Violación de protocolos

Seth Shostak, astrónomo del Instituto SETI, no entiende que los rusos hayan guardado el descubrimiento en secreto desde mayo de 2015.«Los descubridores no han alertado a la comunidad SETI a este hallazgo hasta ahora, que no es lo que se espera», lamenta. Supone una clara violación de la práctica y el protocolo vigente en la búsqueda de señales de radio de civilizaciones extraterrestres. Cuando se detecta una emisión sospechosa, el protocolo establece que se informe inmediatamente a la comunidad internacional para que otros observatorios confirmen la procedencia de la señal, busquen en otras frecuencias y se descarten falsos positivos.

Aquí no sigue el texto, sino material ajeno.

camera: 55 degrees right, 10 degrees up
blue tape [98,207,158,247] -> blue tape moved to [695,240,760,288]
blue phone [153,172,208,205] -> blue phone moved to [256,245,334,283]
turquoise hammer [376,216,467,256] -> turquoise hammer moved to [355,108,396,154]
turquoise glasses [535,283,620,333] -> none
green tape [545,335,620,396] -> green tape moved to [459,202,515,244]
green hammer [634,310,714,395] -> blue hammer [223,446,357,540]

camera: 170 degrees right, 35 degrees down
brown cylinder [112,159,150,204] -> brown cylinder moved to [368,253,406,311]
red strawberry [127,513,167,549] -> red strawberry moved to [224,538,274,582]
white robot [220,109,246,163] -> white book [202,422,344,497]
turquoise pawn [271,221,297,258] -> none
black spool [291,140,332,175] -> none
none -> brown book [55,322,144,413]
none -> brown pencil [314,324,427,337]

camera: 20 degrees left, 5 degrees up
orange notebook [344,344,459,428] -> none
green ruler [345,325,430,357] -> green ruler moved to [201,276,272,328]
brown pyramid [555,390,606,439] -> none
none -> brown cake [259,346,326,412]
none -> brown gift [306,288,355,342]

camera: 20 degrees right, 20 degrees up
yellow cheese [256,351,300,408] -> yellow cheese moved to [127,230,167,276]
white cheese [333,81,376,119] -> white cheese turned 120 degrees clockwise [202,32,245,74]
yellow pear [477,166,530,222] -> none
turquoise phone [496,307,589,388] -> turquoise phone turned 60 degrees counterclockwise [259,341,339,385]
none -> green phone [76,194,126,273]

El ancho de banda de la señal, destaca Shostak, es mil millones de veces mayor que el usado tradicionalmente para SETI y 200 veces mayor que el de la televisión. Si se confirmara su origen extraterrestre, la emisión, débil al llegar a la Tierra, habría sido fortísima en origen. Si, a 94 años luz, unos alienígenas hubieran decidido emitir en todas direcciones, eso exigiría «cientos de veces más energía que toda la luz del Sol que llega a la Tierra», y, si se tratara de «una transmisión dirigida a nosotros», precisaría de una cantidad de energía «comparable a la que consume toda la Humanidad». Para él, además, es difícil entender cómo una civilización va a gastar tanto para contactar con nuestro sistema solar cuando nuestras señales de televisión no le han llegado y, por tanto, no tiene constancia de que estemos aquí. Shostak no puede descartar que sea una emisión alienígena, pero cree que, con lo que se sabe, «hay otras muchas explicaciones plausibles», incluyendo una interferencia de radio terrestre.